*** Opening of TEXT EXCERPT ***
# My Paph. insigne



## GuRu (Jan 30, 2021)

Can't resist to show my Pah. insigne here even if this lovely species might be of little interest ?


----------



## Don I (Jan 30, 2021)

I like them and they grow well. There is nothing like a plant that is trouble free, more or less.
Don


----------



## fibre (Jan 31, 2021)

This is a very nice Monsieur de Curte, Rudolf!


----------



## dodidoki (Jan 31, 2021)

Great plant and flower!


----------



## DrLeslieEe (Jan 31, 2021)

All flowers, big and small, pretty or not, requires the same coordination and machinations of genes, building blocks and messenger pathways, to form. 

It is truly a miracle built by Mother Nature with air, water and detritus. 

By virtual of these two corollary truths, the conclusion must be that this insigne is the 'perfect ' flower.


----------



## GuRu (Jan 31, 2021)

fibre said:


> This is a very nice Monsieur de Curte, Rudolf!



Chris, are you sure?? Though since I've been reading your posting I look at the flower with diferent eyes and the pouch of my plant is slightly oblong, P. villosum like. On the other hand I've seen photos of P. insigne with a more oblong pouch in the net, too. Not sure whether they are all correctly labeled. I searched for photos of 'Paph. Monsieur de Curte' and what I found looks different to my flower.
According to the RHS Orchid Register Paph. Monsieur de Curte was registered as a cross between P. (villosum var.) boxalli x P. insigne in 1893.


----------



## P.K.Hansen (Jan 31, 2021)

This is one of my insigne ( have another, better, just like it)
Looks much like yours.


----------



## Tom499 (Jan 31, 2021)

One of my favourite Paphs! A real natural classic!


----------



## fibre (Jan 31, 2021)

About ten years ago there came some very old hybrids into trade. They origin from a nursery for cut flowers of Paphiopedilum in Saxony, if I remember correctly. They were labeled as Archie-Nield, Damascus, Milo, Monsieur de Curte or even 'insigne-allianz'. Maybe you and some other European enthusiasts got plants from this source. In Europe it is more easy to sell species than primaries. In a first step they go as 'insigne-allianz', in the next step they are just straight insigne. Your flower looks very similar to the one, Carsten posted here as Paph. Monsieur de Curte years ago: 




But maybe they all are just Paph. Nitens (insigne x villosum).


----------



## Ozpaph (Feb 1, 2021)

It looks a little different to the insignes I see locally.


----------



## Guldal (Feb 1, 2021)
*** Close of TEXT EXCERPT ***
*** Opening of DATA EXCERPTS ***
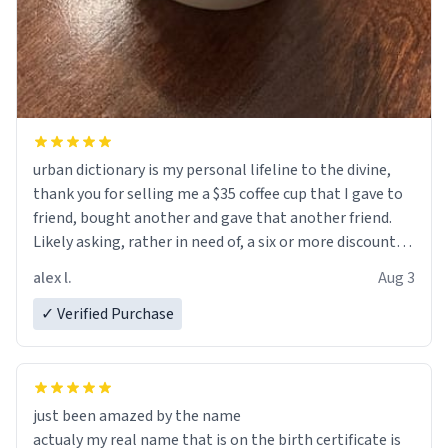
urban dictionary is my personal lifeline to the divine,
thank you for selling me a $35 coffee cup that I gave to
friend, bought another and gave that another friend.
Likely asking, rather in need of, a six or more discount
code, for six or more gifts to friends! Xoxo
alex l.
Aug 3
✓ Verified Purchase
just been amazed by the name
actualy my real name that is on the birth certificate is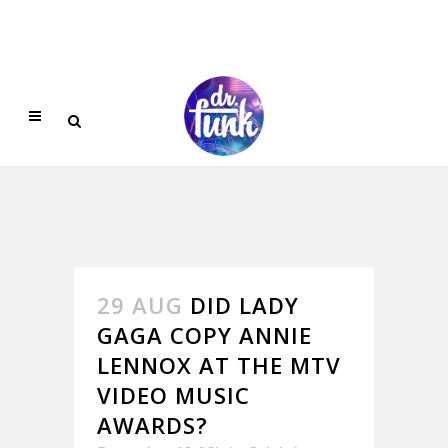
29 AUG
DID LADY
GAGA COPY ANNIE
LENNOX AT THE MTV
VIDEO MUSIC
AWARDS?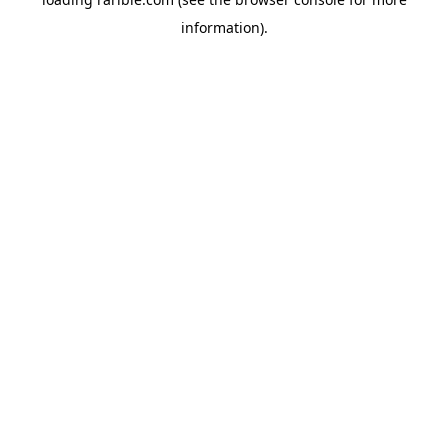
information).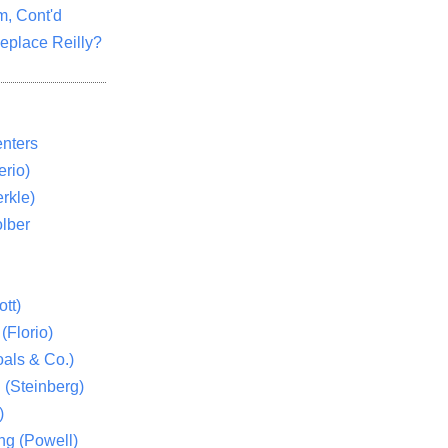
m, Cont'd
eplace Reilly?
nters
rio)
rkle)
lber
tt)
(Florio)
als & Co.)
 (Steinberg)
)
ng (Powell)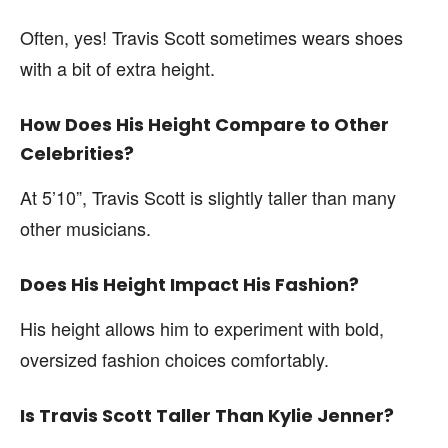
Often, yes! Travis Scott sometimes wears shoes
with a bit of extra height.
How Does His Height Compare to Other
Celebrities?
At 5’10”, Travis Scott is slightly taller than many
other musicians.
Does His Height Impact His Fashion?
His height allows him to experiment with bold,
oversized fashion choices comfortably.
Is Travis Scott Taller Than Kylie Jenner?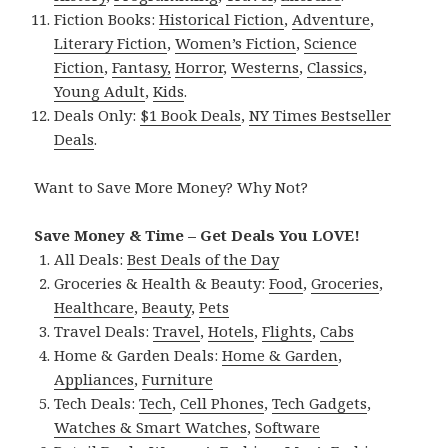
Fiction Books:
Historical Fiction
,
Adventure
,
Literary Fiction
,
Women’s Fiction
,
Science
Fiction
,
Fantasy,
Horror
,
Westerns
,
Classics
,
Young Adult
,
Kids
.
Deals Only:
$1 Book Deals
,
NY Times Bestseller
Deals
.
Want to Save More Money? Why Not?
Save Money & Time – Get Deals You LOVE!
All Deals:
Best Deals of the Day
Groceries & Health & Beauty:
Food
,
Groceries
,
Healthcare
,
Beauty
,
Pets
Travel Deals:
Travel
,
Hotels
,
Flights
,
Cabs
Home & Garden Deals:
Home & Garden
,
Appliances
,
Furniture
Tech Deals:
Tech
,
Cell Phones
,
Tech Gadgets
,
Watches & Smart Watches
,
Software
*** Close of DATA EXCERPTS ***
- STUDY QUESTIONS
a: Rewrite the part of the insigne thread that opens with the words containing "According to the" and closes with "P.K.Hansen (Jan 31, 2021)", replacing "RHS Orchid Register" with "RHS register".
b: Answer these questions about the insigne thread, one answer per line:
(i) In what year was Paph. Monsieur de Curte registered?
(ii) In what region was the nursery that the very old hybrids came from?
(iii) What cross is given for Paph. Nitens?
c: List every name that the very old hybrids in the insigne thread were labeled as when they came into trade.

- TASK-BY-TASK RESULTS
a:
According to the RHS register Paph. Monsieur de Curte was registered as a cross between P. (villosum var.) boxalli x P. insigne in 1893.


----------



## P.K.Hansen (Jan 31, 2021)

b:
(i) 1893
(ii) Saxony
(iii) insigne x villosum

c: Archie-Nield, Damascus, Milo, Monsieur de Curte, insigne-allianz